• _What you have to do_: Summarize the passage on CBOE's proposed rule change in two sentences.

• _Selected passage_:

** Begin **

II. Self-Regulatory Organization's Statement of the Purpose of, and 
Statutory Basis for, the Proposed Rule Change

    In its filing with the Commission, CBOE included statements 
concerning the purpose of, and basis for, the proposed rule change and 
discussed any comments it received on the proposed rule change. The 
text of these statements may be examined at the places specified in 
Item IV below. CBOE has prepared summaries, set forth in Sections A, B, 
and C below, of the most significant aspects of such statements.

A. Self-Regulatory Organization's Statement of the Purpose of, and the 
Statutory Basis for, the Proposed Rule Change

1. Purpose
    The purpose of this proposed rule change is to reduce the minimum 
size of CBOE's Nominating and Governance Committee from seven to five 
directors. Section 4.4 of the Second Amended and Restated Bylaws of 
CBOE (``Bylaws'') currently provides, in pertinent part, that the 
Nominating and Governance Committee shall consist of at least seven 
directors, including both Industry and Non-Industry Directors; that a 
majority of the directors on the Committee shall be Non-Industry 
Directors; and that the exact number of members on the Committee shall 
be determined from time to time by CBOE's Board of Directors. This rule 
change would be effectuated by amending Section 4.4 of the Bylaws to 
provide that the Nominating and Governance Committee shall consist of 
at least five directors. The other provisions of Section 4.4 of the 
Bylaws would remain unchanged. Additionally, the title of the Bylaws 
would be changed to the Third Amended and Restated Bylaws of CBOE.
    Section 3.1 of the Bylaws provides that the CBOE Board of Directors 
shall consist of not less than eleven and not more than twenty-three 
directors, with the exact size determined by the Board. CBOE's Board 
size has declined recently from twenty-three directors prior to CBOE's 
demutualization in 2010 to the current size of nineteen directors. In 
addition, the Board size will be declining further to sixteen directors 
at the time of the 2011 annual election of CBOE directors (which is 
anticipated to occur in May 2011). As the Board size declines, it 
becomes more challenging to populate large Board committees since there 
are fewer directors to serve on the various CBOE Board committees. The 
Exchange believes that reducing the minimum size of the Nominating and

[[Page 27126]]

Governance Committee to five directors will help to alleviate this 
issue.

** End **

(Excerpt from a dataset)
** Begin **

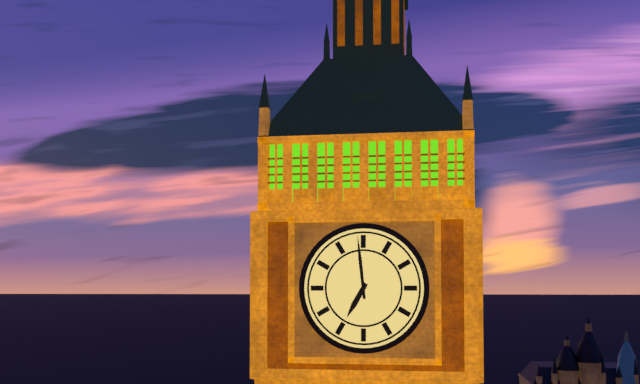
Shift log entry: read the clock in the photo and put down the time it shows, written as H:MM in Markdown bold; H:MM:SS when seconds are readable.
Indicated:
**6:59**
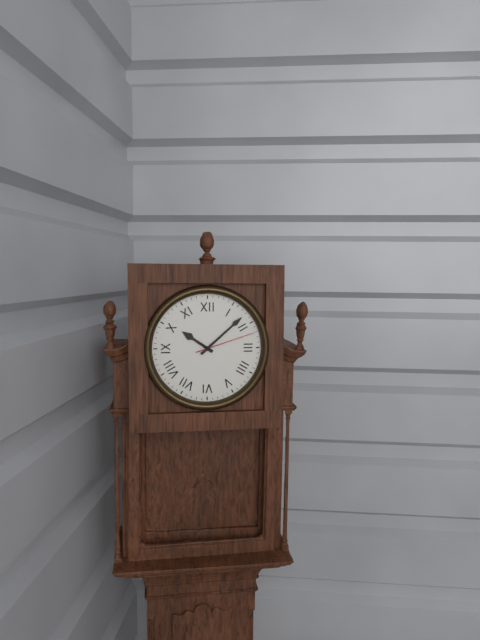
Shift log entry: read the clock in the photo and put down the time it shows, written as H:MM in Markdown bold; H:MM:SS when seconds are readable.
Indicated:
**10:08:12**
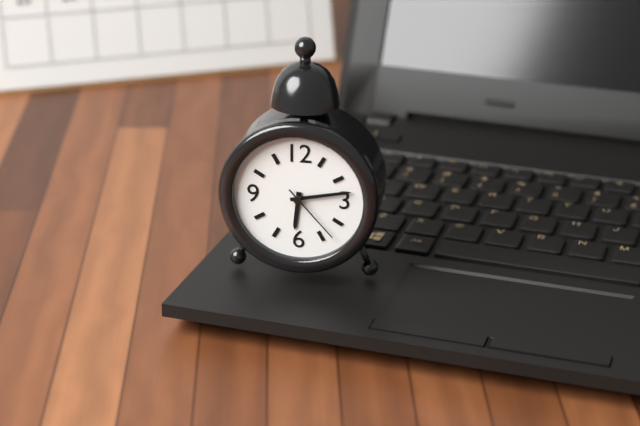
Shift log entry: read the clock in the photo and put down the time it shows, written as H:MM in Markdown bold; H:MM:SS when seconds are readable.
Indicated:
**6:13:23**
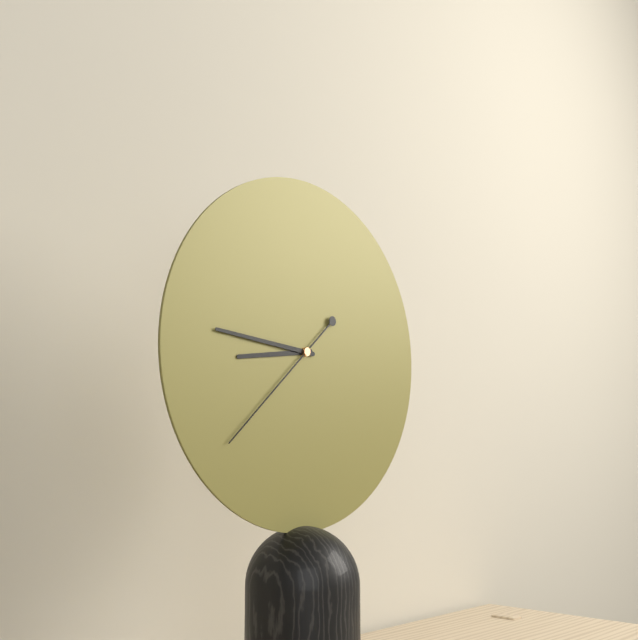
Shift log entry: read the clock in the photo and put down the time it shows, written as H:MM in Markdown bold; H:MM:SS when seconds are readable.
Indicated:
**8:46:38**
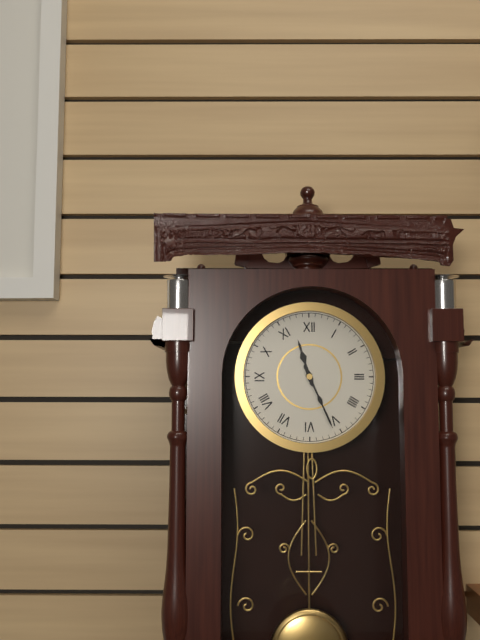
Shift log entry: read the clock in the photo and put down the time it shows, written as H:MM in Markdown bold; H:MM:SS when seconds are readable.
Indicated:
**11:26**
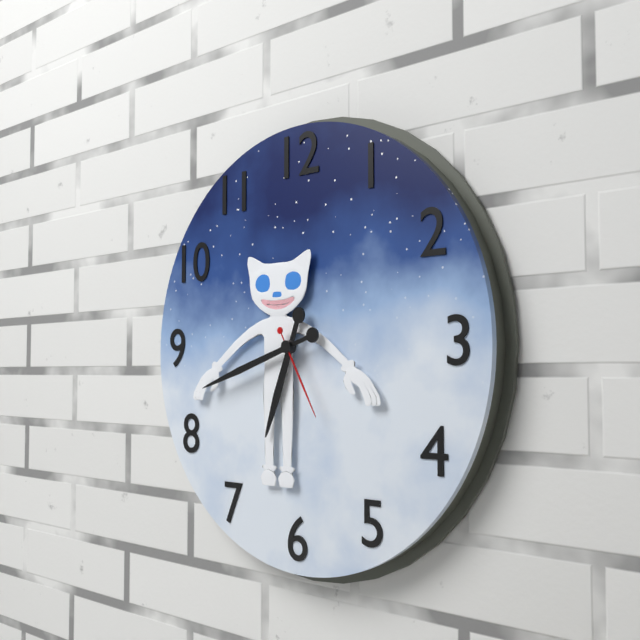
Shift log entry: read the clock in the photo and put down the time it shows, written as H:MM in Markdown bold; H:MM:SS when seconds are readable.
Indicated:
**6:42:25**
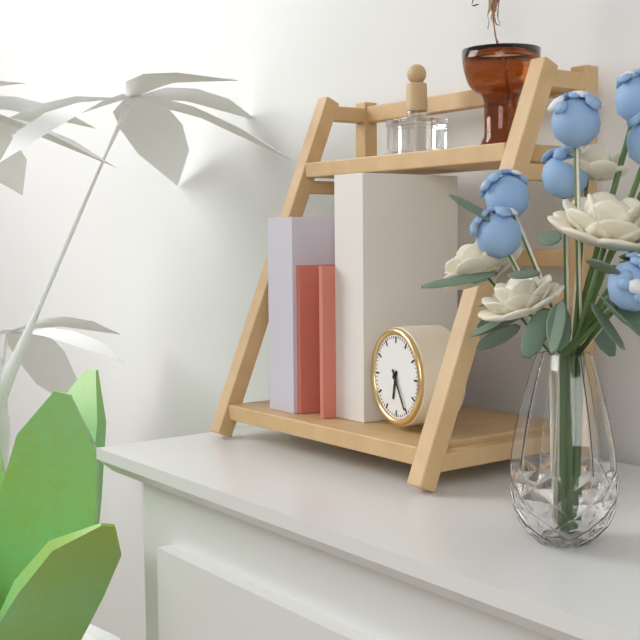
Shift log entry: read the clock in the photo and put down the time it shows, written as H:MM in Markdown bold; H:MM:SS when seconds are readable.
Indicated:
**6:25**
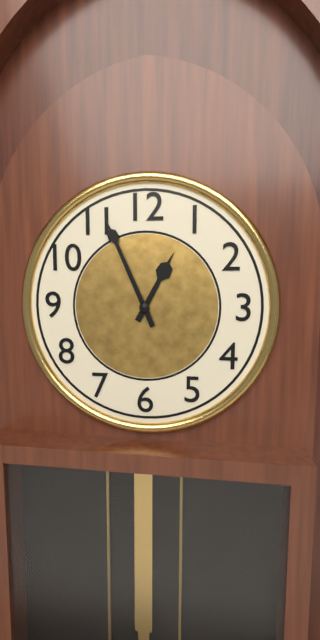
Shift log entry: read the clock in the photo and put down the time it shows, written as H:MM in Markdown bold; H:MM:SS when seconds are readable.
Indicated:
**12:56**
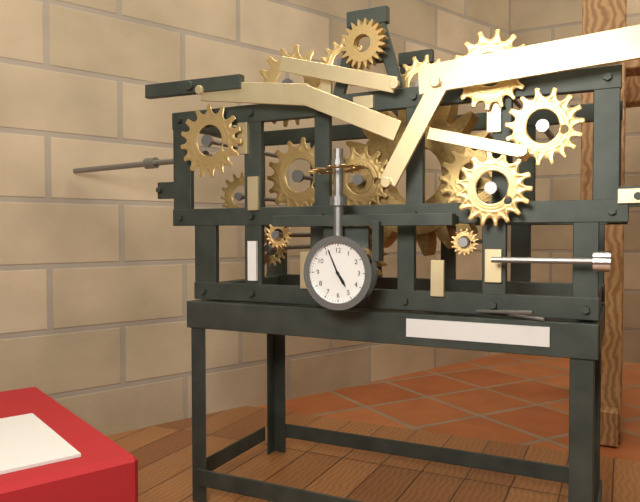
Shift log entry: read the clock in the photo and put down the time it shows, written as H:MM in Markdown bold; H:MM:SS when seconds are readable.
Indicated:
**4:56**
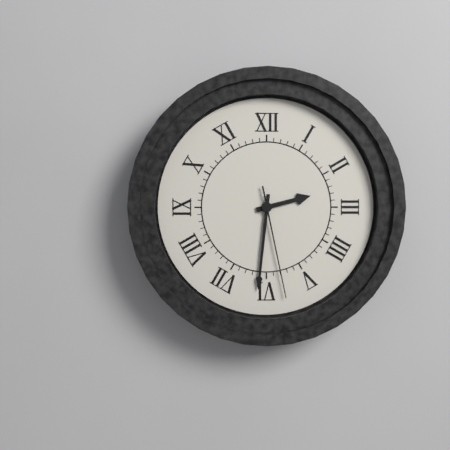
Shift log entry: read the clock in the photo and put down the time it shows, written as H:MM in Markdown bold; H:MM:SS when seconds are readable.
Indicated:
**2:31:28**
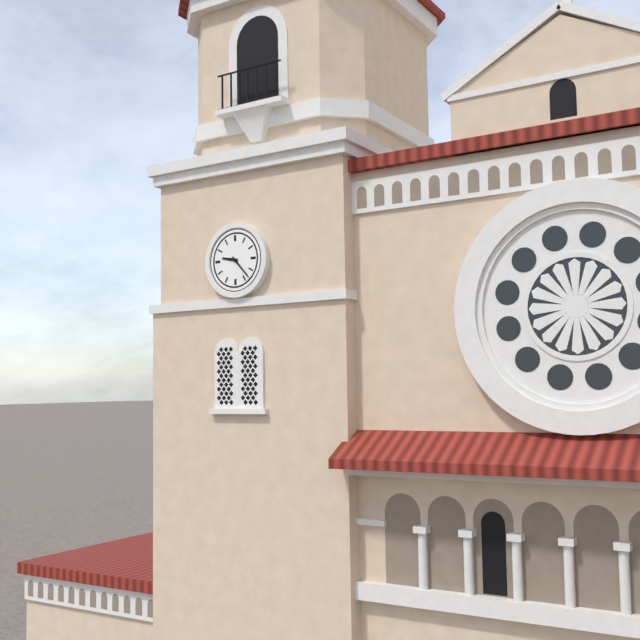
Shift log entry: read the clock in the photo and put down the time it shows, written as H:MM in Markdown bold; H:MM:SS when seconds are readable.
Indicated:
**9:23**
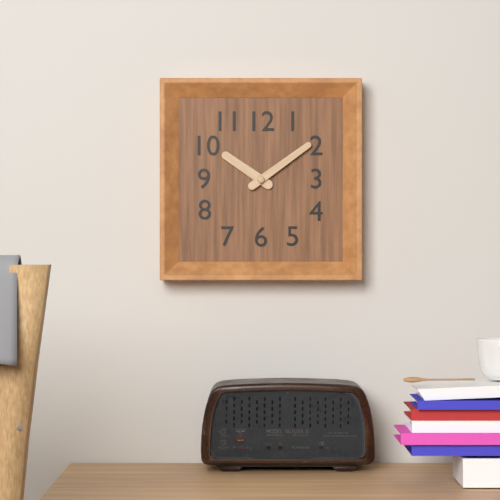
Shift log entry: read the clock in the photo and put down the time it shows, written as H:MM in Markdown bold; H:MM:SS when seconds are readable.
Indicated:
**10:09**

** End **

• _Task output_: CBOE proposes amending Section 4.4 of its Bylaws to reduce the minimum size of its Nominating and Governance Committee from seven to five directors, leaving the section's other provisions unchanged and renaming the Bylaws the Third Amended and Restated Bylaws of CBOE. Because its Board has shrunk from twenty-three directors before its 2010 demutualization to nineteen and will fall to sixteen at the 2011 annual election, making large committees harder to fill, the Exchange believes the lower minimum will help alleviate that issue.